Tak hanya itu, identitas ini bahkan menginvasi transformasi bahasa dalam penggunaan subjek dan pronoun sebagai penanda identitas gender. Misalnya, orang-orang yang menganggap dirinya non-binary akan menggunakan subjek jamak they serta pronoun kata them sebagai pasangan subjek mereka yang dianggap identitas netral.

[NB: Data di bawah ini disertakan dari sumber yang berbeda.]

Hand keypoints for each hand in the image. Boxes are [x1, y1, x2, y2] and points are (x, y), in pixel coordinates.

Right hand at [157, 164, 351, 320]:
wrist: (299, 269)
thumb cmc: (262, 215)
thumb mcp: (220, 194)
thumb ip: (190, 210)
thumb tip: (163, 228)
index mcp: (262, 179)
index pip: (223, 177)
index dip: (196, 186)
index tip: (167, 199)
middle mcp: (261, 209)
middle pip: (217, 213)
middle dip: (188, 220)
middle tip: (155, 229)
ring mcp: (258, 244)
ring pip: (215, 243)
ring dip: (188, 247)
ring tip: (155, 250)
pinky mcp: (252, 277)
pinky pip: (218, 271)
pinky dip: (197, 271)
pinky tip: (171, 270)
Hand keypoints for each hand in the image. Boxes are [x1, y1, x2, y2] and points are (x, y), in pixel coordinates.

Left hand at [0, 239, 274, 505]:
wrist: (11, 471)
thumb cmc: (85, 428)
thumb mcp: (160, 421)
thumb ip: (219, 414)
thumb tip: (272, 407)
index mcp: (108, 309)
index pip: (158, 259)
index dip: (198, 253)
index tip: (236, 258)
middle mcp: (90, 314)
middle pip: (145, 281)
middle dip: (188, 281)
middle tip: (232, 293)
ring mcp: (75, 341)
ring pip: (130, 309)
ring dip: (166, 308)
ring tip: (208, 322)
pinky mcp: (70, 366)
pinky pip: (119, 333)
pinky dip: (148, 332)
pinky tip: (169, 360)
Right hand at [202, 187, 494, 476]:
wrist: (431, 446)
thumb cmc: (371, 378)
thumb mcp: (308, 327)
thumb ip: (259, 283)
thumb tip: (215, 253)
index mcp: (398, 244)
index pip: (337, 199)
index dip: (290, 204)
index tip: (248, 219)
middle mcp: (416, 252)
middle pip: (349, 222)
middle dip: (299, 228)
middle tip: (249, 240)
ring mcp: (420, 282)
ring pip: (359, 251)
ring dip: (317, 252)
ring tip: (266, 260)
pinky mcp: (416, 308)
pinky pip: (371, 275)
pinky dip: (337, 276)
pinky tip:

Bagaimana dengan Indonesia?

Tentu saja perbedaan pemahaman, ideologi dan sosial budaya memberikan penerimaan yang berbeda dalam menyikapi fenomena sosial tertentu. Misal saja terkait keberadaan identitas ini dan juga toilet khusus bagi mereka. Perbedaan dalam beberapa aspek tersebut dapat menjadi permasalahan sendiri dalam menyikapi suatu realitas yang terjadi. Tentunya perbedaan itu akan menimbulkan banyak sekali pro dan kontra.

Maka dari itu, sebagaimana perjuangan feminisme yang telah mengakar-jalan di Indonesia, kiranya gerakan perjuangan identitas non-binary perlu turut saling berkait. Kondisi tersebut memungkinkan eksistensi keberadaan identitas ini perlu mendapat pengakuan. Kita lihat saja nanti.